Schoenen Gruss, Steffi
Hallo Gnlwth (klingt bisschen wie welsh…?)
die französischen Dialekte (ausser den eigenständigen Sprachen Gallo in der Bretagne, Flaams bei Lille, Alemannisch im Elsass, Catalan in den östlichen Pyrenäen und Vorland und Baskisch in den westlichen Pyrenäen und Vorland) werden aufgeteilt in die Gruppe der Langue d’Oil (= heute: Oui) im Norden und der Langue d’Oc oder Occitan im Süden.
In Perigueux spricht man grade noch Limousin, südlich davon fängt dann das Occitan Moyen an.
Heute hört man ausserhalb von sehr ländlichen Gebieten und von Folklorevereinen auch im Süden keinen Dialekt mehr, sondern Französisch mit einer anderen Melodie und ganz paar eigenen Ausdrücken:
„Je vais à la station de trems, apporter du pem au mercant de billets et demander à lui s’il a un coup de ving pour moi“
Kennzeichen für alle Dialekte der Südgruppe: Man intoniert lateinischer, Silbe für Silbe, die Vokale werden länger ausgesprochen und auch das stumme e (etwa am Ende) ist meistens zu hören.
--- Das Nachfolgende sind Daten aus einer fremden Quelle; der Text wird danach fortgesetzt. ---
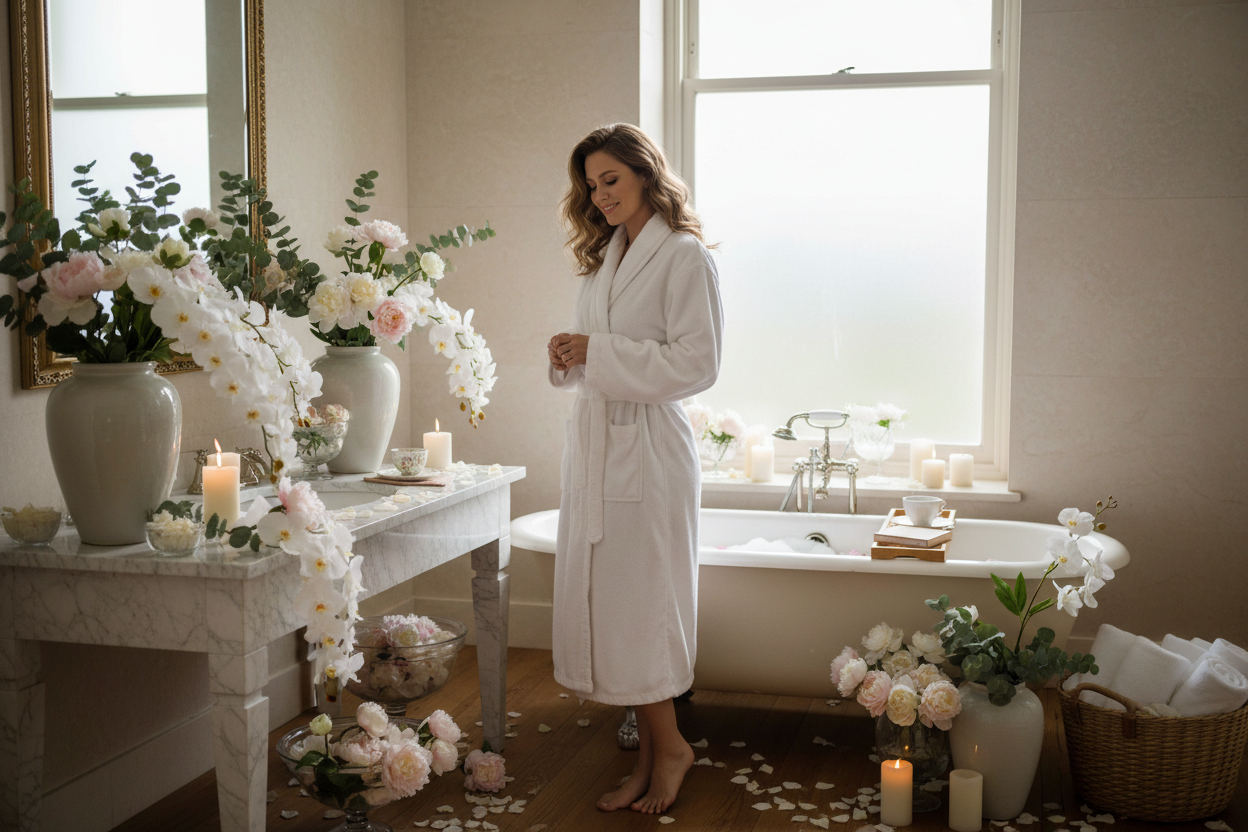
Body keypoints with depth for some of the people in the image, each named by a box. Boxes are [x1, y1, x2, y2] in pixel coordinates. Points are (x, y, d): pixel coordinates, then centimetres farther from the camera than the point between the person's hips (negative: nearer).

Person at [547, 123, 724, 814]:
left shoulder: (684, 257, -7)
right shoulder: (604, 258, 17)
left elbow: (695, 363, -15)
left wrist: (599, 353, -16)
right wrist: (569, 357, -1)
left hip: (647, 449, -8)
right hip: (593, 445, 8)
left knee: (633, 602, -3)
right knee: (601, 601, 8)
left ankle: (669, 745, 17)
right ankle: (649, 755, 19)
Die Nasale kommen auf ihren Stammvokal hinaus „Môssieu“ oder werden je nach Gegend preussisch ausgesprochen „Mongsieur“.
Wenn Du die Ortsnamen hörst, denkst Du an römische Legionäre: Carcassuno, Toloseu etc.
Obwohl es nicht um „gutes“ Französisch geht, ist es für Fremde wegen der klaren Intonation der einzelnen Silben und auch der -e Endungen sehr gut verständlich, beim zweiten Besuch wirst Du vom Opa hören wie ich seinerzeit: „Commepreneuz pourtang mieux cette anné-eu“.
Wichtig: Der Obelix-Spruch „Ils sont fous, les Romains“ heißt im Süden „Tous fadas, les Parisiengs“.
Schöne Grüße
MM
Hallo nochmal,
zur Melodie der okzitanischen Dialekte noch ein paar Splitter:
Die für Deutsche schwer zu lernenden „sanftes Rachen-r“ und „halbhartes t im Anlaut“ kann man auf dem Weg in den Midi wie den Regenschirm in der Eisenbahn hängen lassen.
r wird tendenziell gerollt wie auch sonst am Mittelmeer
t ist wie bei den Nachbarn hart
Hörbeispiele für Französisch mit okzitanischer Melodie: Georges Brassens, dessen Texte rhythmisch nicht funktionieren, wenn man nicht das stumme -e am Ende als „-eu“ zu einer vollwertigen Silbe macht.
Mit Begriffen wie „singend“ wäre ich vorsichtig, weil aus der Perspektive des anders Sprechenden dieser Begriff ziemlich häufig auftaucht. Ich hab ihn sogar schon fürs Schwäbische vom oberen Neckar gehört, obwohl mir dieses Attribut gänzlich ungeeignet vorkommt, wenn ich an einen bruddelnden Studenten der Geschichtswissenschaften im 42. Semester beim Tübinger „Boulanger“ denke.